Pilot Metropolitan – M nib
If you’ve ever used a Pilot Metropolitan, you’ll know that they are pretty basic pens and the nibs aren’t anything special. Still, this M nib gives a smooth writing experience and was pleasant to use with this ink. It’s not a very wet nib, so there’s not a lot of shading, but that may be a good thing for some people given the extreme shading this ink can have.
Kaweco Sport – M nib
At some point in the past, I adjusted the M nib on this Kaweco Sport to make it a wetter writer. It’s amazing how much darker my print writing looks when using this pen compared to the Metropolitan. It’s all the “shady” part of shading and none of the light. I like it!
Omas Paragon – M nib
This pen has a nib that is somewhere between the Metropolitan and Kaweco in terms of wetness, which means it has the most extreme shading of the three M nibs I’m using. This is personally my favorite, as I find it the most interesting.
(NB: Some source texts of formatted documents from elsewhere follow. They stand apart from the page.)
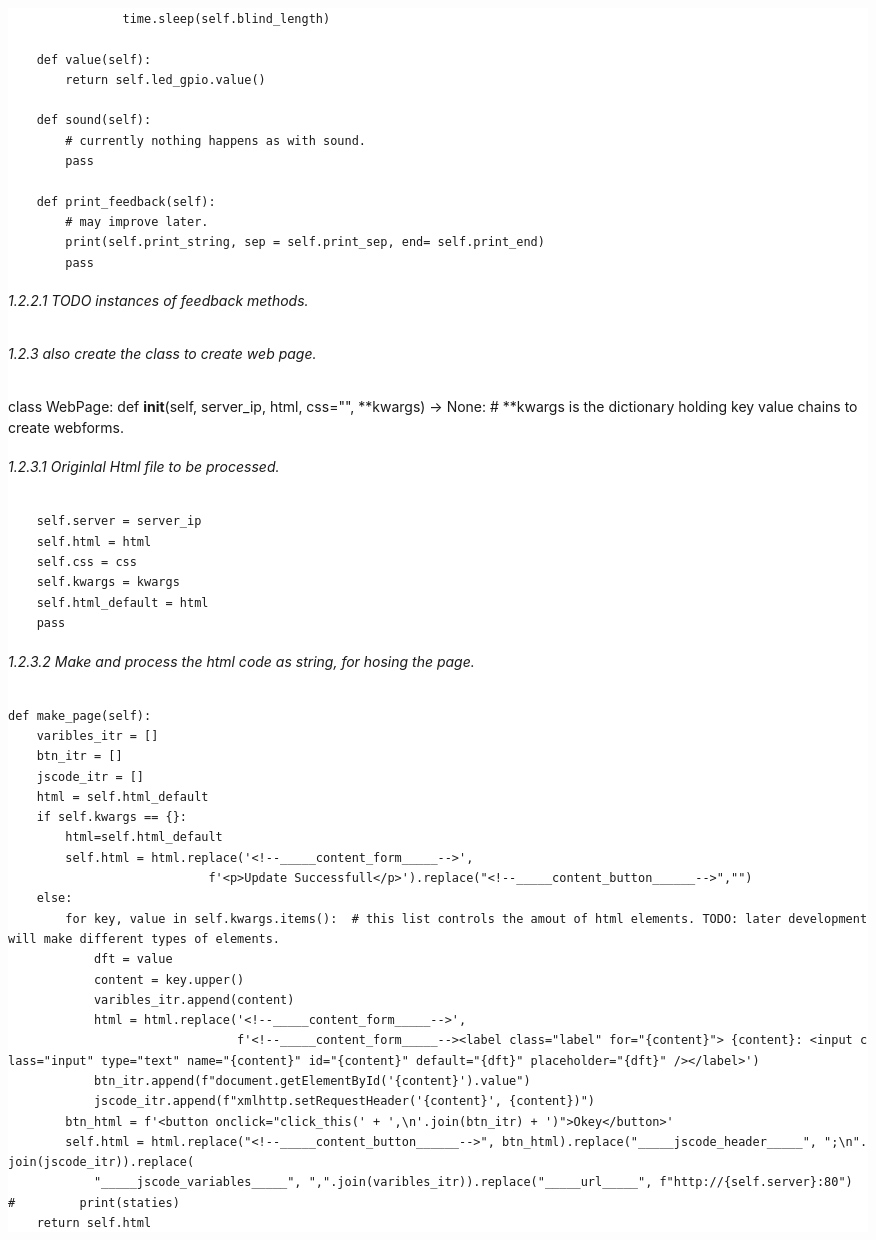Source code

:                     time.sleep(self.blind_length)
                    
        def value(self):
            return self.led_gpio.value()

        def sound(self):
            # currently nothing happens as with sound.
            pass

        def print_feedback(self):
            # may improve later.
            print(self.print_string, sep = self.print_sep, end= self.print_end)
            pass

###### 1.2.2.1 TODO instances of feedback methods.


###### 1.2.3 also create the class to create web page. 

class WebPage:
    def __init__(self, server_ip, html, css="", **kwargs) -> None: # **kwargs is the dictionary holding key value chains to create webforms.
###### 1.2.3.1 Originlal Html file to be processed.
        self.server = server_ip
        self.html = html
        self.css = css
        self.kwargs = kwargs
        self.html_default = html
        pass

###### 1.2.3.2 Make and process the html code as string, for hosing the page. 
    def make_page(self):
        varibles_itr = []
        btn_itr = []
        jscode_itr = []
        html = self.html_default
        if self.kwargs == {}:
            html=self.html_default
            self.html = html.replace('<!--_____content_form_____-->',
                                f'<p>Update Successfull</p>').replace("<!--_____content_button______-->","")
        else:
            for key, value in self.kwargs.items():  # this list controls the amout of html elements. TODO: later development will make different types of elements.
                dft = value
                content = key.upper()
                varibles_itr.append(content)
                html = html.replace('<!--_____content_form_____-->',
                                    f'<!--_____content_form_____--><label class="label" for="{content}"> {content}: <input class="input" type="text" name="{content}" id="{content}" default="{dft}" placeholder="{dft}" /></label>')
                btn_itr.append(f"document.getElementById('{content}').value")
                jscode_itr.append(f"xmlhttp.setRequestHeader('{content}', {content})")
            btn_html = f'<button onclick="click_this(' + ',\n'.join(btn_itr) + ')">Okey</button>'
            self.html = html.replace("<!--_____content_button______-->", btn_html).replace("_____jscode_header_____", ";\n".join(jscode_itr)).replace(
                "_____jscode_variables_____", ",".join(varibles_itr)).replace("_____url_____", f"http://{self.server}:80")
    #         print(staties)
        return self.html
Pelikan 500 (vintage) – OB flex nib
This is easily the wettest nib of the bunch. Without flexing, the nib lays down super-wet lines of ink, and when flexed it just pools on the paper. It isn’t the most practical to write with, especially if you want to write small, but it can be done.
This ink tends to work very well on a variety of different papers. On plain printer paper it did feather a bit, but on all other fountain-pen-friendly papers it looked great.
Cleaning The Ink Out Of Pens
Despite this ink being somewhat heavily saturated, it was very easy to clean out of my test pens. The water ran clear after flushing each pen a few times and there wasn’t any residual color left after a bit of soaking. I wouldn’t hesitate to use this ink in any of my pens.
I really love KWZ Old Gold. It is an interesting color, has great shading, and even smells good! While I wish it had faster dry times (thankfully they’re not absurd like some inks), that’s not a huge deal breaker for me. I also wish the bottle didn’t get crumbs of dry ink in the threads, but knowing that it happens really helps in preventing messes. This ink works well in any nib you want to use it in, so no matter what your nib preferences are, it’s going to work for you. If you like this color, I’d highly encourage you to give it a try!